The moment of truth came when we were finally able to run an on-device normalization benchmark — normalization is the term we use for processing a query response from the network, transforming it from a hierarchical form into a flattened, "normalized" representation for storage in the on-device cache. We knew Relay Modern should be faster because it was drastically simpler, we’d taken great care to avoid performance anti-patterns, and we were simply doing much less work at run-time. When the benchmarks came in we were a little stunned. We ran them again. We sanity-checked them on multiple devices. The results were consistent: normalization in Relay modern was about 10 times faster. It’s true that normalization is just one of the things that Relay has to do, but it was clear that we were onto something. Relay Modern was going to be great for mobile devices and spotty networks. It would perform great on desktop environments too, but we’d aimed to solve a harder problem and it looked like that’s exactly what we’d done. The bet had paid off.
The happy ending
All this happened in the first half of 2016. We actually thought we were on the brink of shipping it. I spoke about it publicly for the first time in August — ill-advisedly calling it "Relay 2" because we didn’t have a better name for it yet — and Joe followed soon after. We had a few road bumps on the way which led us to delay shipping; I’m sorry that it took so long, but I’m really happy to say that the product is finally out the door.
Between finishing the new core and shipping 1.0.0 there has been a lot of thankless grunt work done by a bunch of people on the team. It was a group effort, but in particular:
- Yuzhi lead an amazing effort to migrate thousands of Classic components and educate teams.
- Jennifer built out prefetching (the ability to have native code on a mobile start fetching a query for a React Native app before the JavaScript VM has even finished booting).

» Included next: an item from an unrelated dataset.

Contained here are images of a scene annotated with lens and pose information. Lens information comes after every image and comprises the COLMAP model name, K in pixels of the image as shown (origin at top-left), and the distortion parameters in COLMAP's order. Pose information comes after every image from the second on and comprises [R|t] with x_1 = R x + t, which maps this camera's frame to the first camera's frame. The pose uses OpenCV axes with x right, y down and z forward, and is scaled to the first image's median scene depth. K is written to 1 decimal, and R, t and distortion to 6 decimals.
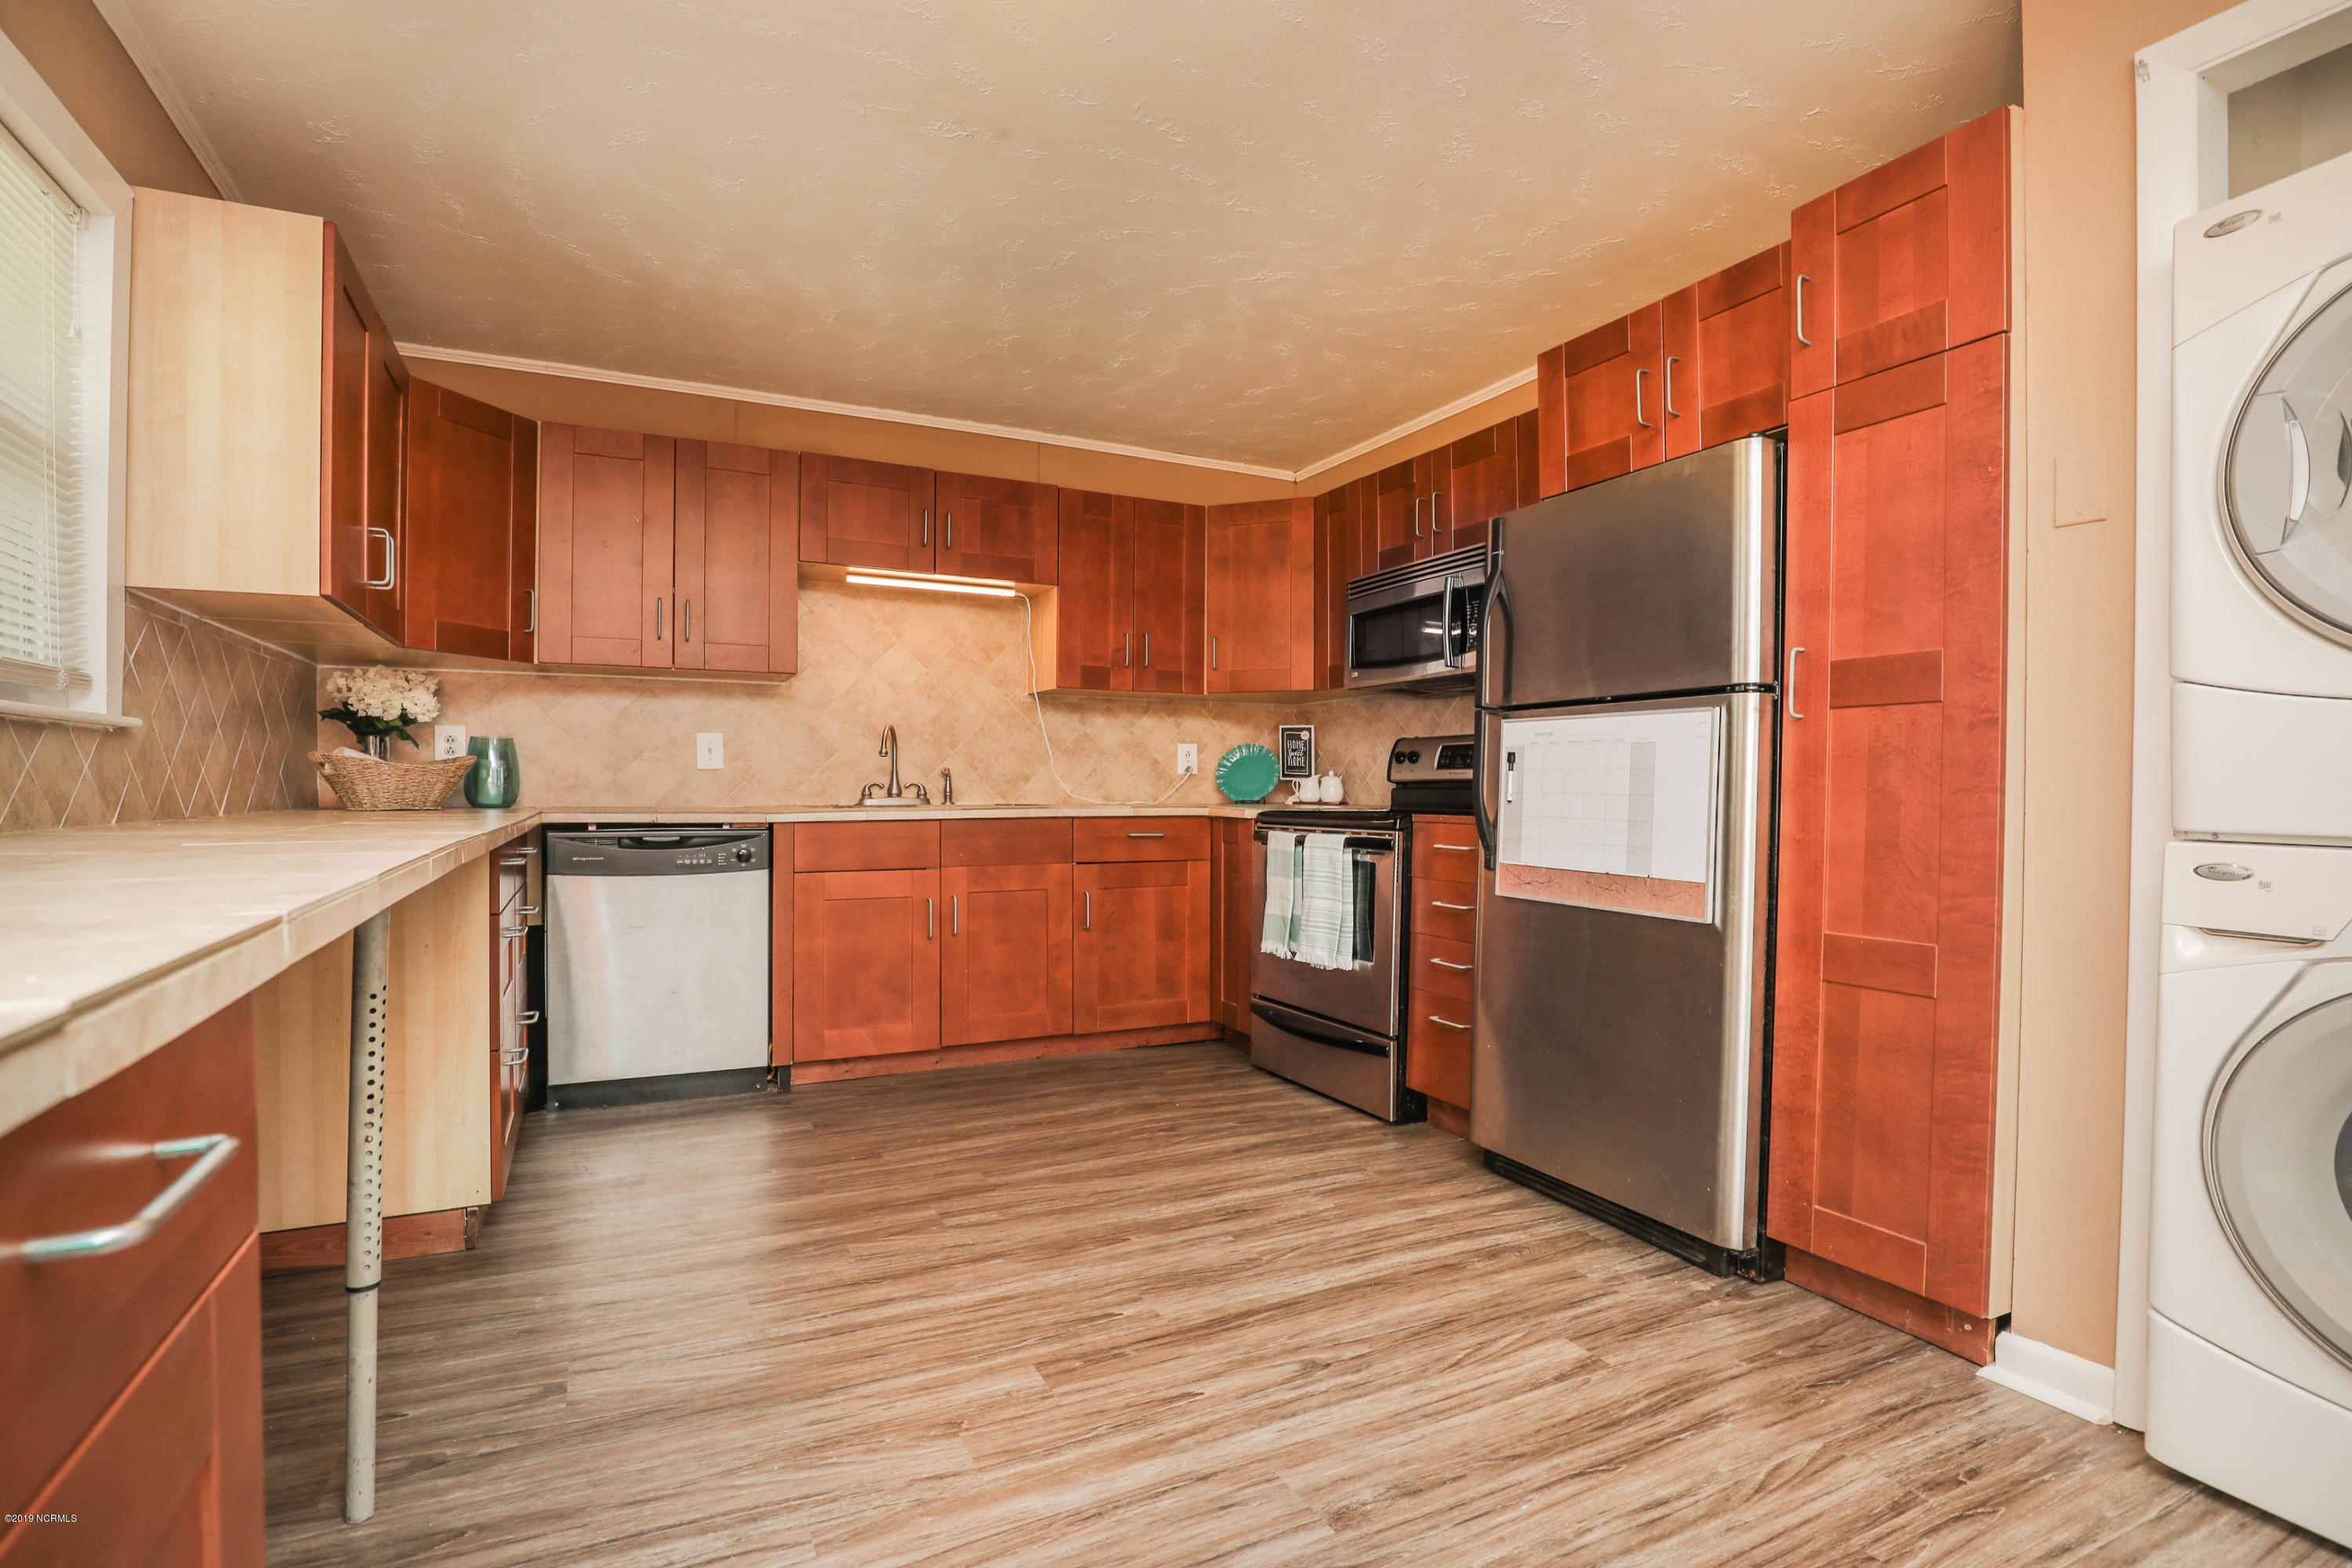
lens RADIAL K [[1120.1, 0, 1206.2], [0, 1120.1, 788.4], [0, 0, 1]] dist [-0.025020, 0.000187]
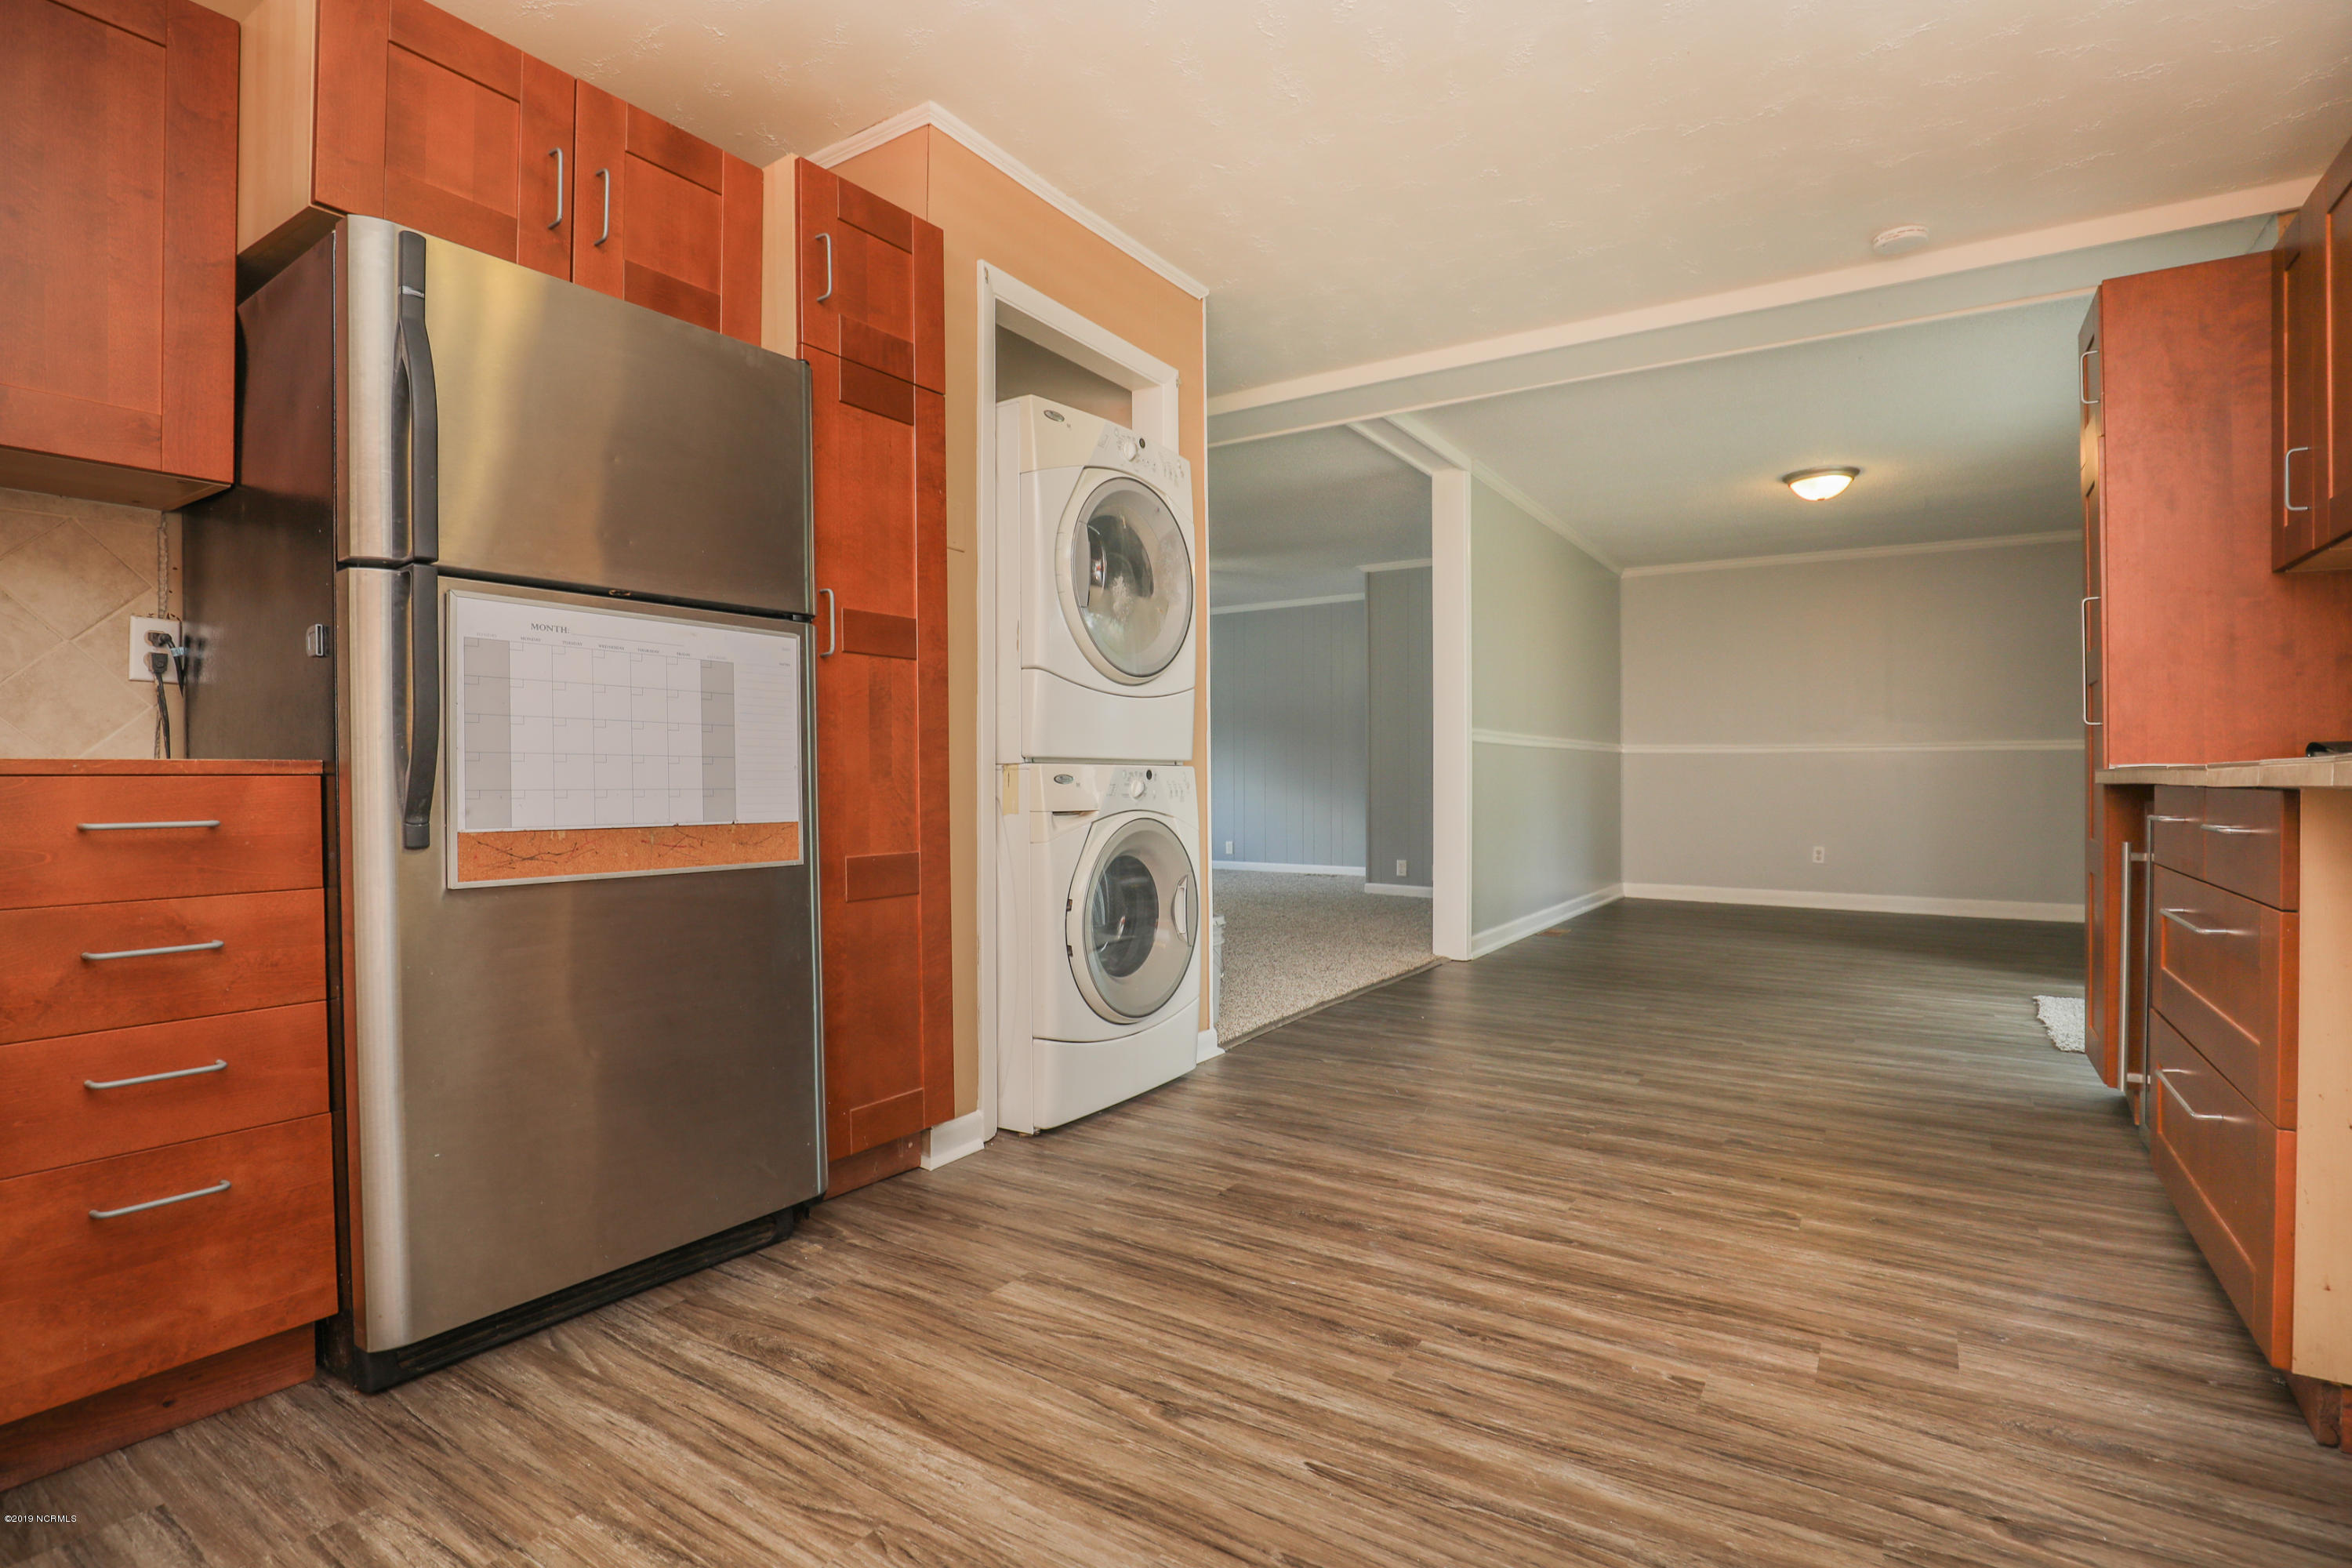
lens RADIAL K [[1222.8, 0, 1059.1], [0, 1222.8, 788.4], [0, 0, 1]] dist [-0.027758, 0.000236]
pose [[-0.452632, -0.012055, 0.891616, -0.541595], [-0.003528, 0.999925, 0.011729, 0.042147], [-0.891691, 0.002164, -0.452640, 1.219476]]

- Jan did a fantastic job of making sure we had a great migration strategy and compatibility API for moving existing apps over from Relay Classic to Relay Modern.
- Lee helped us prepare and package everything for an open source release.
- Our manager Alex was a roving support agent who tirelessly helped out with anything and everything.
But this post is in large part a tribute to Joe Savona. Neither of us is working directly on Relay any more, but the experience will forever loom as an indelible and transformative part of my Facebook story. As a colleague, erstwhile neighbor, and friend, working on Relay with Joe was a once-in-a-lifetime experience. I’m sure that Relay will continue to be an important building block for teams at Facebook, and I hope that it’s useful to teams in the external community as well, but no matter what direction the framework ends up evolving towards in the future, I know that the design and architecture will retain elements of Joe’s brilliant touch for a long time to come. Thank you, Joe, and keep on hacking.